Un remedio para todos

6 de agosto del 2012

Santos debería tenerlo claro: en esta coyuntura a la baja, la fuerza que sigue impidiéndole acoger una reforma estructural del sistema de salud, puede terminar aplastándolo. En la valoración del problema, resulta significativo que el único actor distinto al gobierno que se opone a esa restructuración de fondo sea Acemi (gremio de las EPS del […]

Santos debería tenerlo claro: en esta coyuntura a la baja, la fuerza que sigue impidiéndole acoger una reforma estructural del sistema de salud, puede terminar aplastándolo.

En la valoración del problema, resulta significativo que el único actor distinto al gobierno que se opone a esa restructuración de fondo sea Acemi (gremio de las EPS del régimen contributivo). Mientras tanto, agremiaciones médicas y científicas, la academia, las IPS, pacientes y ciudadanía, la ven como la única salida.

En el ambiente que rodea al presidente (48% de imagen desfavorable vs. 47% de favorable),según encuesta reciente publicada por Semana, debería tomarse en serio el rechazo que ha causado su pronunciamiento sobre no acabar el sistema actual. Salir a decir que el gobierno va a centrar todos sus esfuerzos en que los colombianos tengan mejor servicio, y en ser eficientes y transparentes en el manejo de los recursos públicos, cuando nadie cree que con el modelo vigente eso se vaya a lograr, es demostrar que no está sabiendo medir el malestar de la gente en asunto fundamental como es la Salud.

El meollo del problema está en el convencimiento general del ánimo de negocio que rige en la prestación del servicio.
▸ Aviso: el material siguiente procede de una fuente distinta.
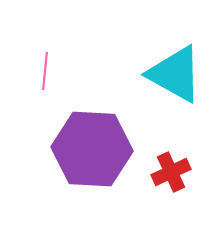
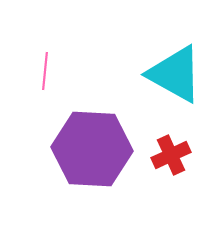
red cross: moved 17 px up
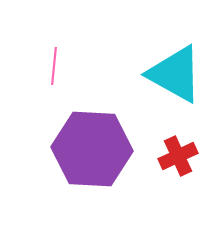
pink line: moved 9 px right, 5 px up
red cross: moved 7 px right, 1 px down
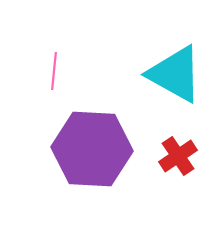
pink line: moved 5 px down
red cross: rotated 9 degrees counterclockwise
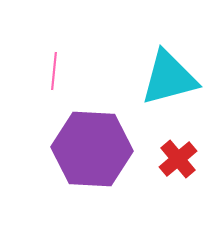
cyan triangle: moved 6 px left, 4 px down; rotated 44 degrees counterclockwise
red cross: moved 3 px down; rotated 6 degrees counterclockwise
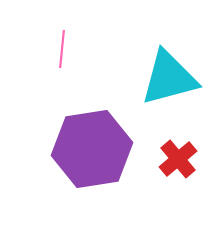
pink line: moved 8 px right, 22 px up
purple hexagon: rotated 12 degrees counterclockwise
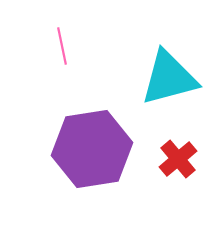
pink line: moved 3 px up; rotated 18 degrees counterclockwise
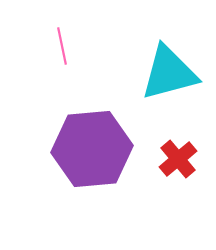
cyan triangle: moved 5 px up
purple hexagon: rotated 4 degrees clockwise
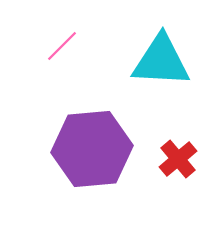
pink line: rotated 57 degrees clockwise
cyan triangle: moved 8 px left, 12 px up; rotated 18 degrees clockwise
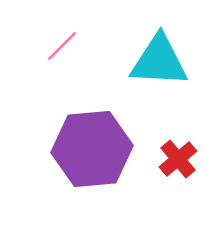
cyan triangle: moved 2 px left
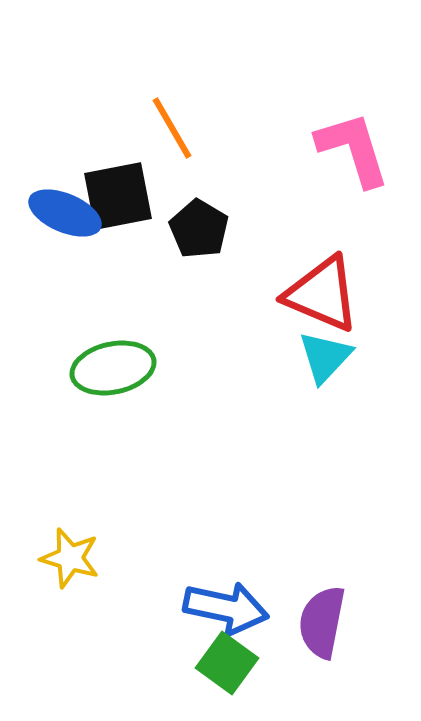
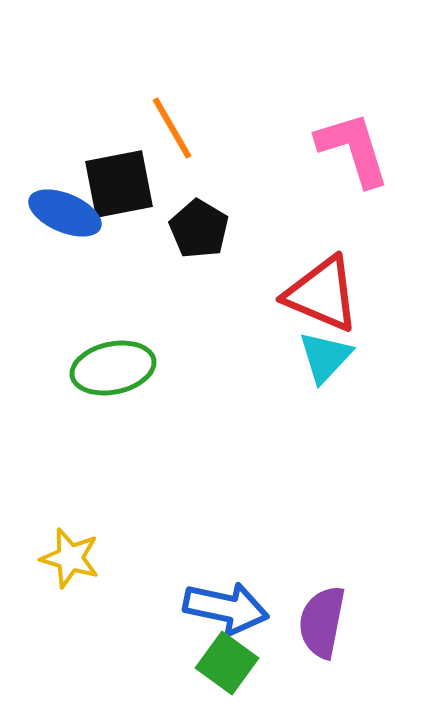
black square: moved 1 px right, 12 px up
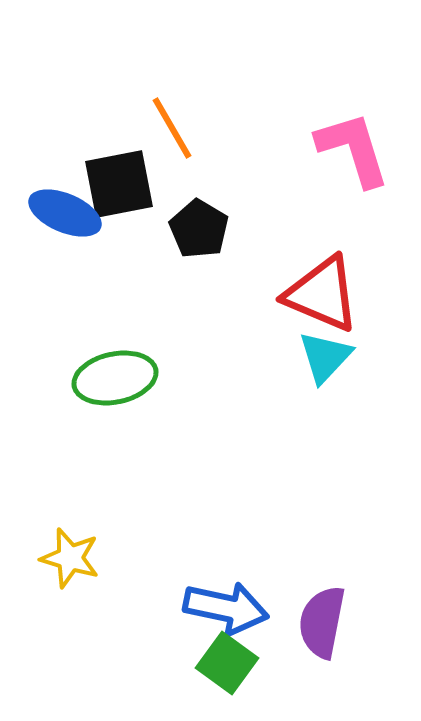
green ellipse: moved 2 px right, 10 px down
Contemplar como medida central la creación de un fondo de garantías para salvar a las EPS en momentos de crisis, es reeditar la aversión general que produjo en la comunidad la implantación del fondo mediante el cual se salvó a la banca a fines de los 90. Difícilmente, se encuentra algo que genere más renuencia que poner al público a pagar las deudas de los privados.

Girar por servicios prestados a clínicas y hospitales 1,2 billones de pesos para cubrir parte de lo que les adeudan las EPS, el gobierno central, gobernaciones y alcaldías, es percibido como una medida de choque que solo aliviará momentáneamente la crisis que ha llevado al cierre de varias IPS en todo el territorio nacional.

Medidas como la mejora de indicadores de las IPS, la reducción de trámites para los cobros ante el Fosyga, y la política anunciada de control de precios de medicamentos, no alcanzan a contrarrestar la desconfianza que la inhumanidad del sistema ha encarnizado en los usuarios. Mucho menos, el mensaje que se da al acabar con la Comisión de Regulación en Salud (Cres) y asignarle varias de sus funciones al Ministerio (¿Rector y regulador?). Pero si hay algo que reafirma en la ciudadanía la percepción del sistema de salud como un negocio, cuyo interés es el lucro y no la garantía del derecho fundamental, es la iniciativa gubernamental de pasar el control de las EPS a la Superintendencia Financiera, así la Supersalud continúe vigilando la prestación del servicio.

Dos argumentos más han ido ganando terreno en la opinión: la eliminación de los intermediarios del sistema y la sustentación técnica de que sin ellos, los 32 billones de pesos que lo nutren serían suficientes para cubrir con decoro las necesidades del servicio.

En esta hora, a Santos le convendría ver que el Congreso no va a dejar pasar esta oportunidad para sacudirse de su imagen, herida de muerte por el episodio de la reforma a la Justicia. Más se demoró la Ministra de Salud en ratificar el no rotundo del gobierno al cambio del sistema, que el pique en punta de senadores y representantes con la radicación de dos proyectos de ley estatutaria, que se suman a otros concebidos en consensos promovidos por academia y agremiaciones médicas. Por lo menos en dos de ellos se pretende derogar la Ley 100 de 1993 y eliminar la participación financiera con ánimo de lucro, cosa esperanzadora para la gente.

Como nunca, el presidente tendrá que decidirse entre las fuerzas que no lo dejan reformar a fondo el sistema de salud y el pueblo que se lo reclama…y que lo tiene dándole la ‘Vuelta a Colombia’ rindiendo cuentas (aun así, él insiste en equivocarse reportando resultados descreídos).